Jack Tulp: From what I've seen, these blue scars point merely to redundant data that someone has else has planted in MyH. It is very frustrating that now that many of my trees are finally free of the need to merge (thanks to three or four wonderful curators!), and the trees finally look presentable to my my family, that MyH has come along and added these scars.

How long would it take for curators and other family group members to wade through my 20,000+ profiles and remove the scars? 6 months, a year, two years?

Are you threatening me by telling me "I guess you won´t start deleting the profiles you manage. First of all there are plenty of them mildly said and all of them are recoverable and you will be able to delete only the profiles that are connected from one side. So i would suggest that you learn how to deal with them and in the end you might start to find them useful."? Daring me? Baiting me? I don't understand, nor appreciate your choice of words.

I just read: " Curators are given ... Full view and edit permissions for your profiles, so they can assist you at your request." I never knew this before.

Does this mean that curators can handle my 20,000+ profiles to delete the blue scars? Would they be willing to? How long would it take? Can they do it without my asking 20,000 times?

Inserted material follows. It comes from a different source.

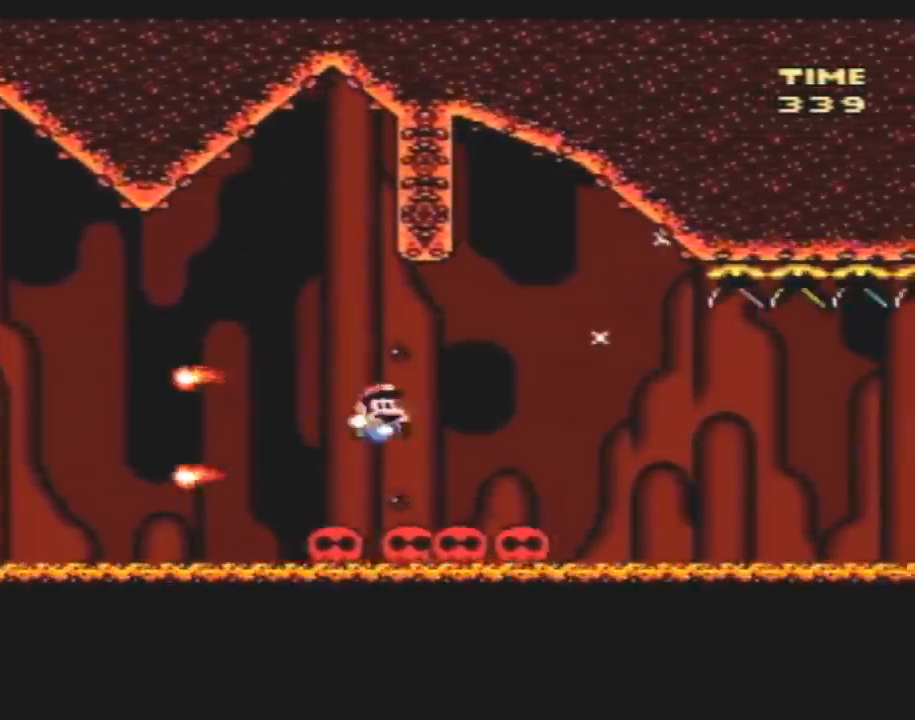
{"buttons": ["Y", "DPAD_RIGHT"], "events": [[150, "DPAD_RIGHT", "up"], [500, "DPAD_RIGHT", "down"]]}
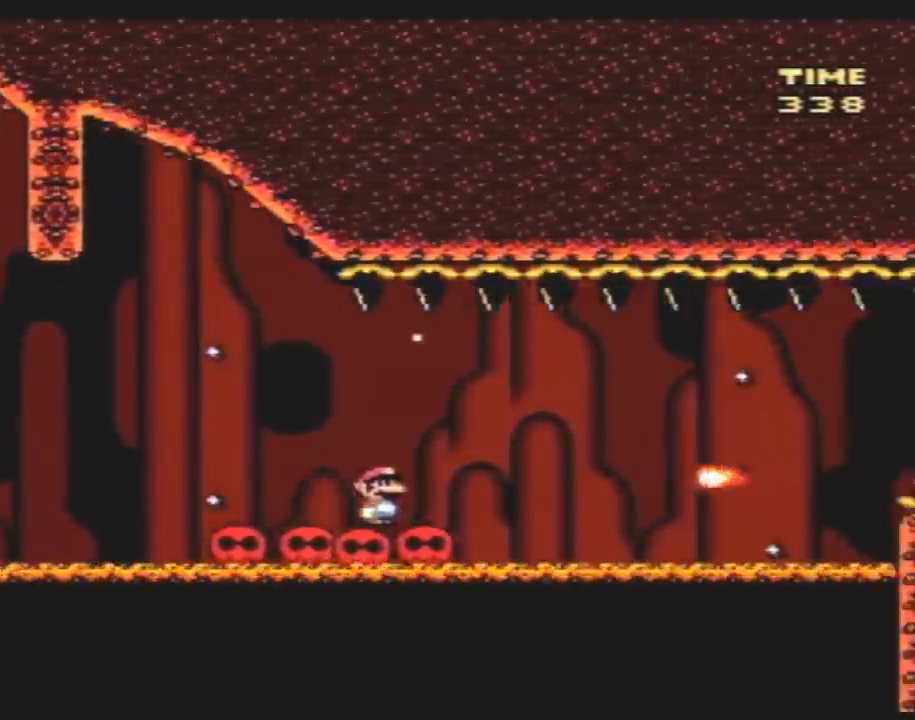
{"buttons": ["Y", "DPAD_LEFT"], "events": [[150, "A", "down"], [250, "A", "up"], [467, "DPAD_LEFT", "down"], [467, "DPAD_RIGHT", "up"]]}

We (curators) cant handle your blue dots, unless we are either in the family group, or a co-manager *of the profiles* with the matches.

The blue dots vary in content. Some are to actual records, which will be increasing all the time as new record sets are made available. Some are to MH trees, which new ones are added all the time as well. So like merging, even after the initial ones are resolved, new ones will occasionaly appear.

How long dealing with the initial set of potential matches will take would depend on many factors. If you have very well filled in profiles already, then obviously most MH tree matches wont have new data. Then they will likely only take a few seconds to confirm. I would suggest starting with those in your close family area, those are the least likely to be resolved by anyone else. Co-managed profiles may get done by someone else.....so give it a few days to see how it looks then.

Mark Harold Melmed I don´t threat you nor bate or anything else like that. I just tell you the facts. You can´t know for sure that all the blue dots are useless and these shouldn´t bother you, just let them be and let it take 6 months to check them out. Rome wasn´t built in a day also.

Kristina: Thanks for your feedback. I supposed that curators would not be able to handle my blue scars, but I just wanted to verify that. Your advice works well for folks with small trees who are inclined to spend the time, effort, and money checking through MyH, knowing that the vast majority of the time is wasted. I have neither the time nor the money to waste on that effort. That is why I am striving so hard for Geni.com to provide alternative strategies.

Mark, as for now, I believe the rule for who can accept / reject the matches is profiles in your family group, profiles you manage, and ancestors up to 20 generations. So if a curator or another member with a data subscription falls into any of these areas via the world tree, those matches should eventually get resolved.

Geni just showed me a Smart Match (one of Mark Harold Melmed "scars") which gave me 5 new siblings for my wife's g g g grandfather. I saved them as a source and can enter them on Geni as I check them out.